For details, see [Integration with Core AI](integration_coreai.md).

## Configs

Configs are how compression is specified in `coreai-opt`. They control compression at every level:

- A single specification applied globally — for example, “8-bit weight-only quantization on every supported module”.
- Module-type overrides — for example, “skip all `Linear` ops; use 4-bit on `Conv`s”.
- Per-module or per-op overrides, to target by name — for example, “leave the last linear layer unquantized; use 6-bit per-grouped-channel on the third self-attention module”.

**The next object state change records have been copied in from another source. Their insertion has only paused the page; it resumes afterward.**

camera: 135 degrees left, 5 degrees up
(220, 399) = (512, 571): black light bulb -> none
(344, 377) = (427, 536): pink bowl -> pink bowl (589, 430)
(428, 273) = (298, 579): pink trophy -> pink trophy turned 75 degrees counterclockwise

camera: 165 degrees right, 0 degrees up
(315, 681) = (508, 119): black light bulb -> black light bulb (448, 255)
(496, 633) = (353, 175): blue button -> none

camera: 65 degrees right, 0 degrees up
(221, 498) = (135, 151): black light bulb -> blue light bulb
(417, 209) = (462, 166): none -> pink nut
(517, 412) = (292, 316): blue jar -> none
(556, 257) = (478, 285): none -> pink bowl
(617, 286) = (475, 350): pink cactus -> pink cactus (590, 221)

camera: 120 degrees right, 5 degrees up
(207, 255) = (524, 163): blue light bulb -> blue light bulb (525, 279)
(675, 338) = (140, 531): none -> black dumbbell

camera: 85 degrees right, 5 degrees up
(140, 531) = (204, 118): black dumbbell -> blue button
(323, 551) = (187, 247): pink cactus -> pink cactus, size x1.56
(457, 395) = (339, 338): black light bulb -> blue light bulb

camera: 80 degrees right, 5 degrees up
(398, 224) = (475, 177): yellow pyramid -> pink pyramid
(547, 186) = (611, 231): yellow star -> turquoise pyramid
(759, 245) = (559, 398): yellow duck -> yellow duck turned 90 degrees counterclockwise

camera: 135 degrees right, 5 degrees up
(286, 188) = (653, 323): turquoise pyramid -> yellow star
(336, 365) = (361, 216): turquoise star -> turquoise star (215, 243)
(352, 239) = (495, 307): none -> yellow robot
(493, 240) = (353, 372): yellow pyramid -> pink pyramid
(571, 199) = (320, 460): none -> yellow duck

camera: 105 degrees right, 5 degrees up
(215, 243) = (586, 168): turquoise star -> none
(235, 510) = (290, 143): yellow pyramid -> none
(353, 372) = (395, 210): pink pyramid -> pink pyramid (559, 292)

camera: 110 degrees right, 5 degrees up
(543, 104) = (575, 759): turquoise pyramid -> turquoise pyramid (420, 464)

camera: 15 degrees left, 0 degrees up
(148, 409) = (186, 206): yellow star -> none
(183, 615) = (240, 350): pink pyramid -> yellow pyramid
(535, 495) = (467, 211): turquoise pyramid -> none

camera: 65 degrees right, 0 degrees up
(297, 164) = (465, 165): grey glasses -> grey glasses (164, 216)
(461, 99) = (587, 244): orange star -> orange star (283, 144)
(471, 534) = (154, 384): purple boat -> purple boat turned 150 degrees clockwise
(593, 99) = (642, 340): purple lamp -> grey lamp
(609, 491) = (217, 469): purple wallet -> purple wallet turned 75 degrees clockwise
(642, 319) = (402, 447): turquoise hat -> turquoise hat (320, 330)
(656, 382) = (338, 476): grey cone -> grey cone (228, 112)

This granularity supports iteration on the accuracy / size / latency trade-off: configs can be changed and the model re-prepared and re-evaluated until you reach the trade-off you want. [Mixed Precision Compression](../utils/mixed_precision.md) and the [Examples](../examples/model_examples.md) section show this iteration in practice.

For the full config surface — granularity options, presets, per-module overrides, YAML files — see [Quantization Config](../quantization/config.md) and [Palettization Config](../palettization/config.md).